» **Required task 1**:
Arrange the entries from the first one through the line holding "- column: Ranking", inclusive, as a JSON list of strings with one string per line and blank lines omitted.

*** Text passage ***

Invictus is the debut solo effort from longtime Nile drummer-percussionist George Kollias. The self-produced record was released in 2015 through Season of Mist. Whilst playing the bulk of the instruments himself, he included various guest cameos by popular underground metal artists, such as Nile bandmates Dallas Toler-Wade and Karl Sanders, as well as Firewind guitarist/keyboardist Bob Katsionis.

Track listing
All songs written and arranged by George Kollias.
"Echoes of Divinity" (1:12)
"Invictus" (6:14)
"The Passage" (3:40)
"Aeons of Burning Galaxies" (5:19)
"Shall Rise/Shall Be Dead" (5:33)
"Voices" (6:39)
"Treasures of Nemesis" (5:35)
"Apocalypse" (3:58)
"Epitaph" (4:31)
"Through Empty Eyes of Light" (6:06)
"Buried Under the Flames" (6:09)

***

» **Required task 2**:
Summarize the album description in two sentences.

*** Supplied records ***

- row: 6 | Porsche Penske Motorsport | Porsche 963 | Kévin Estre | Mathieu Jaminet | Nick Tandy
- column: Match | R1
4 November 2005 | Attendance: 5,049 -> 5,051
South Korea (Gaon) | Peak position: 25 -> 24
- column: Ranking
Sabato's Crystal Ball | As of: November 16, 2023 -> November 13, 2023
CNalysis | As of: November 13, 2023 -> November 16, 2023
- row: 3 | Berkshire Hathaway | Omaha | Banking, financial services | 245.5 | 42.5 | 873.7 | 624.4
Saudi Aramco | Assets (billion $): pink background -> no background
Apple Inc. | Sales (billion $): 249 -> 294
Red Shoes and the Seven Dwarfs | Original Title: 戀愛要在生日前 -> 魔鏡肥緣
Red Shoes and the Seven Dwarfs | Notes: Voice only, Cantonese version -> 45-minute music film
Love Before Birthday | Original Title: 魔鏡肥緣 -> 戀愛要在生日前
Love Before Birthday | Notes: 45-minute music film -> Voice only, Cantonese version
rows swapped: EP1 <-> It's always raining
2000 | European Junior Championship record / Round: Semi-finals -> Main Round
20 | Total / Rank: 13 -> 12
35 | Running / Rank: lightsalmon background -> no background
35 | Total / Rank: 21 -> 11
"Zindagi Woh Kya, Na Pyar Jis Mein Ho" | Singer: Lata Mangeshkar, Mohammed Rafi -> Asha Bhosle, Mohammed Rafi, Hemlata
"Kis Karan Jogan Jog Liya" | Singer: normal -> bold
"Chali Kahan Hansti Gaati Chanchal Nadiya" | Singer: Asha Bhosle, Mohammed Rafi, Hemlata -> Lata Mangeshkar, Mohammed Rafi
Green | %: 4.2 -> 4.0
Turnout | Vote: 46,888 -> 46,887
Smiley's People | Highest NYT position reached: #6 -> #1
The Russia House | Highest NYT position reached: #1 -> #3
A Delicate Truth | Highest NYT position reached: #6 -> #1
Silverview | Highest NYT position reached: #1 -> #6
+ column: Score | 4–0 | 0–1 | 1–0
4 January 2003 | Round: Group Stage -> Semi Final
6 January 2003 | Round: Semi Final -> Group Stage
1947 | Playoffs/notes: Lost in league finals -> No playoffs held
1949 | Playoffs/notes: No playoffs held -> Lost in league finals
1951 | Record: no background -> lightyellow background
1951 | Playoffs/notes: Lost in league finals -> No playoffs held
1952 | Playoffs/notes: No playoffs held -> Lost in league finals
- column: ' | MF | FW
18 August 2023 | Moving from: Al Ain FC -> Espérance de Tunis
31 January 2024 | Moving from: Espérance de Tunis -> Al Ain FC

***

» **Right answer 1**:
[
  "- row: 6 | Porsche Penske Motorsport | Porsche 963 | Kévin Estre | Mathieu Jaminet | Nick Tandy",
  "- column: Match | R1",
  "4 November 2005 | Attendance: 5,049 -> 5,051",
  "South Korea (Gaon) | Peak position: 25 -> 24",
  "- column: Ranking"
]

» **Right answer 2**:
Invictus is the debut solo record by longtime Nile drummer-percussionist George Kollias, self-produced and released in 2015 through Season of Mist. Kollias wrote and arranged all the songs and played most of the instruments himself, with guest cameos from Nile bandmates Dallas Toler-Wade and Karl Sanders and Firewind guitarist/keyboardist Bob Katsionis.